[598] in Coldmud discussion meeting
Re: Another inheritance question.
daemon@ATHENA.MIT.EDU (Sat Nov 26 16:41:37 1994
)
From: deforest@netcom.com (Robert de Forest)
To: jeffpk@netcom.com (Jeff Kesselman)
Date: Sat, 26 Nov 1994 13:31:06 -0800 (PST)
Cc: coldstuff@MIT.EDU
In-Reply-To: <199411260120.RAA01363@netcom5.netcom.com> from "Jeff Kesselman" at Nov 25, 94 05:20:09 pm
>
> Okay.
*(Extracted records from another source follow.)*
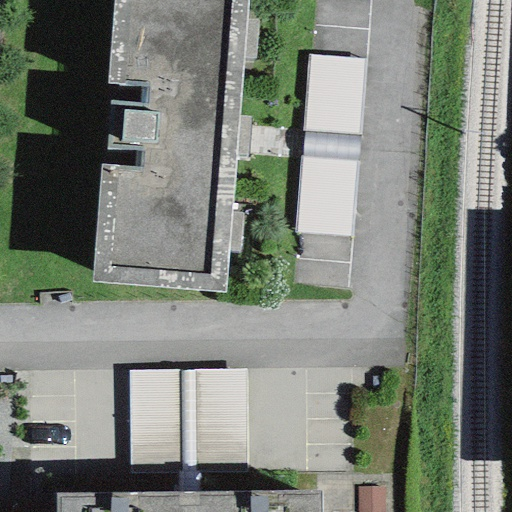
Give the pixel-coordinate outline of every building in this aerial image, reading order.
[(245,18),(246,0),(110,0),(104,83),(110,83),(103,166),(99,166),(89,281),(222,292),(226,252),(240,253),(244,214),(229,213),(234,157),(247,158),(251,115),(237,114),(242,58),(255,59),(258,19),(245,18)] [(363,59),(307,56),(303,129),(360,133),(363,59)] [(358,164),(360,133),(303,129),(301,160),(358,164)] [(358,164),(301,160),(295,233),(352,237),(358,164)] [(133,359),(133,477),(208,477),(208,464),(247,464),(247,359),(133,359)] [(382,511),(382,488),(356,488),(355,511),(382,511)] [(320,511),(321,491),(54,494),(54,511),(320,511)]
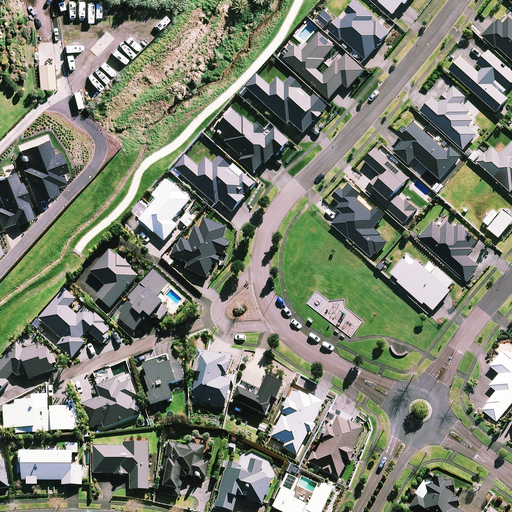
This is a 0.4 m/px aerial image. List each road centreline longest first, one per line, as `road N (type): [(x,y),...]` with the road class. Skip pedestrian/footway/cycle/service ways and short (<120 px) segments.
road 1 (residential): [(459,0),(274,213),(260,265)]
road 2 (residential): [(0,277),(95,168),(104,145),(95,124),(49,102)]
road 3 (residential): [(279,323),(400,402)]
road 4 (residential): [(511,277),(429,391)]
road 5 (residential): [(279,323),(233,326),(218,312),(225,295),(260,265)]
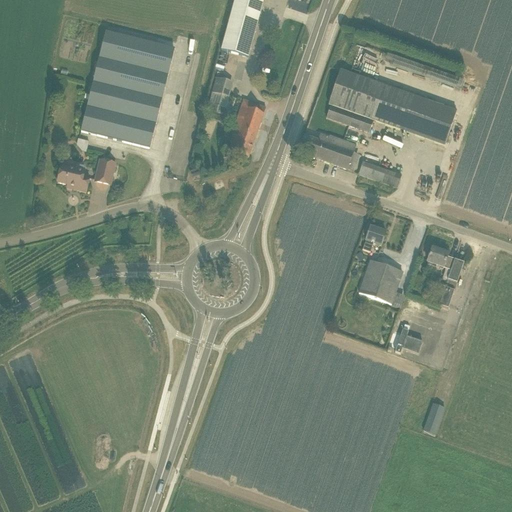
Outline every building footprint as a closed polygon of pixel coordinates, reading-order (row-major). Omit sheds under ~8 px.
[(234,0),(221,51),(220,51),(248,59),(263,0),(234,0)] [(80,133),(149,150),(167,77),(174,50),(105,33),(98,60),(95,72),(80,133)] [(456,113),(446,110),(340,72),(328,106),(329,106),(373,122),(444,147),(456,113)] [(222,116),(227,98),(212,93),(206,111),(222,116)] [(248,159),(265,109),(244,102),(226,152),(248,159)] [(369,134),(373,122),(329,106),(325,118),(369,134)] [(345,140),(360,144),(362,138),(347,134),(345,140)] [(347,172),(356,147),(329,137),(328,139),(320,136),(317,142),(303,137),(297,154),(347,172)] [(385,139),(383,143),(402,151),(404,147),(385,139)] [(78,140),(75,150),(86,152),(89,142),(78,140)] [(100,162),(95,182),(110,186),(115,165),(100,162)] [(394,179),(396,174),(363,163),(358,176),(398,189),(400,181),(394,179)] [(61,168),(57,184),(74,188),(73,191),(86,194),(90,178),(82,176),(84,171),(75,169),(74,172),(61,168)] [(196,171),(190,173),(192,180),(199,178),(196,171)] [(381,247),(385,234),(370,229),(362,251),(370,254),(373,245),(381,247)] [(447,281),(456,285),(463,264),(454,261),(453,263),(446,261),(448,256),(432,250),(427,264),(443,270),(443,269),(450,272),(447,281)] [(358,295),(391,306),(402,274),(370,263),(358,295)] [(438,307),(447,310),(454,292),(456,285),(447,281),(442,294),(439,305),(438,307)] [(439,305),(442,294),(437,292),(433,303),(439,305)] [(400,355),(402,350),(418,356),(422,344),(406,338),(408,333),(402,331),(395,353),(400,355)] [(435,437),(445,410),(433,405),(423,432),(435,437)]
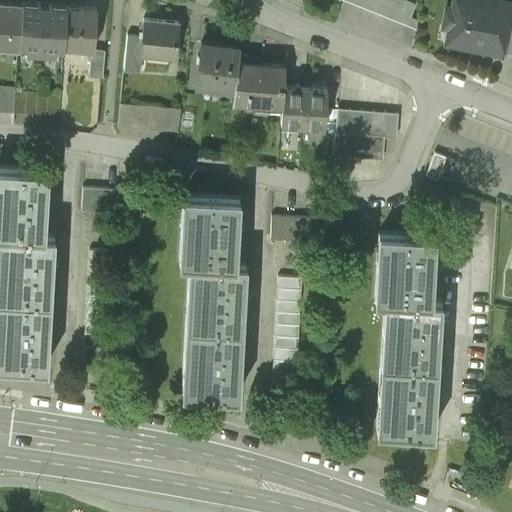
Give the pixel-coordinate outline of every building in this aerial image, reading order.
[(20,0),(0,0),(0,39),(18,41),(20,0)] [(50,0),(51,0),(46,0),(20,0),(18,41),(62,44),(62,42),(65,1),(63,1),(63,0),(50,0)] [(376,0),(363,0),(362,4),(373,9),(376,0)] [(389,0),(376,0),(373,9),(384,13),(389,0)] [(402,0),(389,0),(384,13),(395,18),(402,0)] [(413,1),(410,0),(402,0),(395,18),(407,23),(414,6),(413,1)] [(485,0),(453,0),(452,7),(446,6),(443,24),(449,25),(446,40),(460,43),(464,41),(473,42),(476,46),(502,51),(503,49),(506,33),(508,33),(511,14),(511,9),(511,8),(485,4),(485,0)] [(96,4),(65,1),(62,42),(93,45),(96,4)] [(177,17),(143,14),(141,31),(139,49),(141,49),(174,52),(177,17)] [(511,14),(508,33),(506,33),(503,49),(511,50),(511,14)] [(141,31),(126,30),(123,65),(139,67),(141,49),(139,49),(141,31)] [(238,43),(200,39),(194,80),(232,85),(237,51),(238,43)] [(104,50),(92,49),(92,52),(90,52),(88,71),(102,72),(104,50)] [(283,63),(249,59),(249,52),(237,51),(232,85),(231,97),(280,103),(282,81),(283,63)] [(293,82),(282,81),(280,103),(279,117),(301,119),(304,83),(300,82),(297,79),(293,82)] [(315,83),(312,80),(308,83),(304,83),(301,119),(322,120),(325,84),(315,83)] [(14,84),(0,82),(0,109),(12,110),(14,88),(14,84)] [(58,91),(14,88),(12,110),(56,113),(58,91)] [(179,106),(119,100),(116,124),(177,130),(179,106)] [(397,110),(336,104),(333,150),(382,155),(384,133),(395,134),(397,110)] [(227,112),(209,109),(208,115),(226,118),(227,112)] [(444,153),(433,149),(425,172),(435,176),(444,153)] [(46,168),(0,165),(0,361),(44,364),(52,234),(42,233),(46,168)] [(118,186),(82,184),(81,207),(116,210),(118,186)] [(141,188),(118,186),(116,210),(139,211),(141,188)] [(237,197),(182,193),(178,258),(188,259),(181,389),(236,392),(244,262),(233,261),(237,197)] [(305,213),(270,212),(269,235),(304,236),(305,213)] [(341,214),(305,213),(304,236),(340,238),(341,214)] [(433,232),(378,229),(374,296),(383,296),(375,425),(431,429),(439,298),(429,297),(433,232)] [(107,240),(85,239),(79,349),(101,350),(107,240)] [(299,266),(272,265),(266,390),(294,392),(299,266)]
My first one seemed so easy to you all, here's another one....
>
>
> Object A
> defines foo which contains a 'pass' function call
>
> Object B
> is a child of Object A
>
> Object C
> is a child of Object A
>
> Obejct D
> is a child of Obejct B and Object C
> defines foo which contains a 'pass' function call.
>
> How many copies of Object A's data fields end up in Object D, and how many
> times will D.foo() call A.foo() ?
>
> Thanks again,
>
> Jeff Kesselman
>
>
I believe the manual answers all this. Also, it is easy enough to test this on
a running server. I will try to answer your questions anyway.
D.foo() will call A.foo() once, and A.foo() will try to call the .foo() on
its parents if one exists, or will throw ~methodnf if not.
D.foo will have NO copies of A's data fields, but WILL have parameters
associated with A which A.foo, but not D.foo can manipulate.
As an example, if you have $vr_object with parameter 'vr_owner, a child of
$vr_object called $located and a child of $vr_object called $location, and
a child of $located and $location called $thing, then $thing will have one
'vr_owner parameter associated with the parent $vr_object.
I am not sure what happens when all of the above objects have a .info method
and they all pass(). Could someone try this and post it, or Could Greg tell
us and also why he chose this way? (I'm curious since I don't know and such.)